Jetzt muss ich die Geschichte doch noch mal aufgreifen - leider.

Also ich stehe jetzt kurz vor der Abnahme der Anlage und musste mich mit allerhand Kram rumärgern (Teile kamen nicht rechtzeitig / defekt - usw.) und hatte im zuge der IB manchmal schon ein wenig gestutzt daß bis jetzt noch kein Begleitwert funktionierte (immer 0). Heute hatte ich dann mal Zeit der Sache auf den Zahn zu fühlen.

Die beschriebene Methode muss irgendwo noch einen Fehler haben - ich habe nun mal zum Test an einer Störung die ich auf jeden Fall herbei bringe und die einen Begleitwert hat am SD-Eingang der SFC17 den AnyZeiger entfernt und direkt den ersten (in dem Fall einzigen) Begleitwert direkt angegeben -> das hat funktioniert

Das bedeutet also daß am Panel der richtige Text mit dem passenden Begl.Wert ankam.

Was also geht an dem AnyZeiger nicht ?

Der AnyZeiger wird am Beginn des FBs gebildet und verweist im Prinzip auf den aktuellen Instanzdatenbaustein des Alarm-FBs, genauer gesagt auf dessen Beginn des STAT-Bereichs. Hier sind 3 Begleitwerte deklariert die vor jedem Aufruf einer SFC 17/18 mit den passenden Werten gefüllt werden. Im Endeffekt wird das so benötigt da die SFC 17/18 nur alle Begleitwerte in einem Rutsch einlesen kann, also bei mehr als einem mit einem Pointer. Das hatte bisher bei nur einer einzigen Instanz funktioniert da der Pointer die Adresse des IDBs beinhaltete. Nun möchte ich aber den selben FB in mehreren Instanzen laufen lassen - daher benötige ich nun einen Umweg um die Adresse anzugeben. Der Ansatz war eigentlich auch schlüssig nur verstehe ich jetzt nicht so ganz was da nicht gehen soll.

## ZIEL
Worauf verweist der AnyZeiger laut dem Textabschnitt im Prinzip?

## BEREITGESTELLTES MATERIAL
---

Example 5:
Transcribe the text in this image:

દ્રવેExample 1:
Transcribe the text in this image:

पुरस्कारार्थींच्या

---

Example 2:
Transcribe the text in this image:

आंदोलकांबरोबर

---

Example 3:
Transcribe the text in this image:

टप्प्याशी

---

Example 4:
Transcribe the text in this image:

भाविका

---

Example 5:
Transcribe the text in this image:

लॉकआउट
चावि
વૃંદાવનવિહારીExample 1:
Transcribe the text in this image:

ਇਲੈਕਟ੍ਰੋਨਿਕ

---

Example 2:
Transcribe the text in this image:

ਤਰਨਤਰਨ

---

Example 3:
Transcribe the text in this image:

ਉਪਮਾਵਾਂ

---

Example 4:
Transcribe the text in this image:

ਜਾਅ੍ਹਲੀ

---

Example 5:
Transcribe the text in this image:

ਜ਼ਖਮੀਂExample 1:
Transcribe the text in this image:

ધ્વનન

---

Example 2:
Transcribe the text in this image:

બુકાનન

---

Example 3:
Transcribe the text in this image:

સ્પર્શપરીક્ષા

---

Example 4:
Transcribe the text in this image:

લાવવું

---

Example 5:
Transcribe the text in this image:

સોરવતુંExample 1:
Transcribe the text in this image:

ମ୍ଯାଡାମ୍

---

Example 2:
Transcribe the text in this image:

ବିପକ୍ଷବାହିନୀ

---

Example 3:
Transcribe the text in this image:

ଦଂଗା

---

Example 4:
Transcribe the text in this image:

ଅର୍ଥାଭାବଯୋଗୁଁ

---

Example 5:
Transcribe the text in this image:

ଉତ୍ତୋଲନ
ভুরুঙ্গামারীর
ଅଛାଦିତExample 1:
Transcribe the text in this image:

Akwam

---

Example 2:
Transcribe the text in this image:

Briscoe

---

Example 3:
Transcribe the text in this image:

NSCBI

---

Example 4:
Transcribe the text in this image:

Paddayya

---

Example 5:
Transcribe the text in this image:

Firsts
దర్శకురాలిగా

* * *

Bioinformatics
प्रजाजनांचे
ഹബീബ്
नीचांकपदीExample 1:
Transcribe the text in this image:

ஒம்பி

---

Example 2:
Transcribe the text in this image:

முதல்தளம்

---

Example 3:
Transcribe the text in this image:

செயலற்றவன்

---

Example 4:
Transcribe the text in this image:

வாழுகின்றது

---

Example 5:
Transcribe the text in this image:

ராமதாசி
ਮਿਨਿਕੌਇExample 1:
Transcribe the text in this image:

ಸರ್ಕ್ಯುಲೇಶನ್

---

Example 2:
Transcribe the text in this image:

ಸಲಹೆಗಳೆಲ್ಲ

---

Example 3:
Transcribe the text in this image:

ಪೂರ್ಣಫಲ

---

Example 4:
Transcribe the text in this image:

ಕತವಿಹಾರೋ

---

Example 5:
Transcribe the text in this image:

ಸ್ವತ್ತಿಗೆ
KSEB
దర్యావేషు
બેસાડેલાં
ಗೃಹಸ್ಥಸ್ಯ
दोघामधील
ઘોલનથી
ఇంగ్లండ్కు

## ERLEDIGTE AUFGABE
Auf den aktuellen Instanzdatenbaustein des Alarm-FBs, genauer auf den Beginn von dessen STAT-Bereich.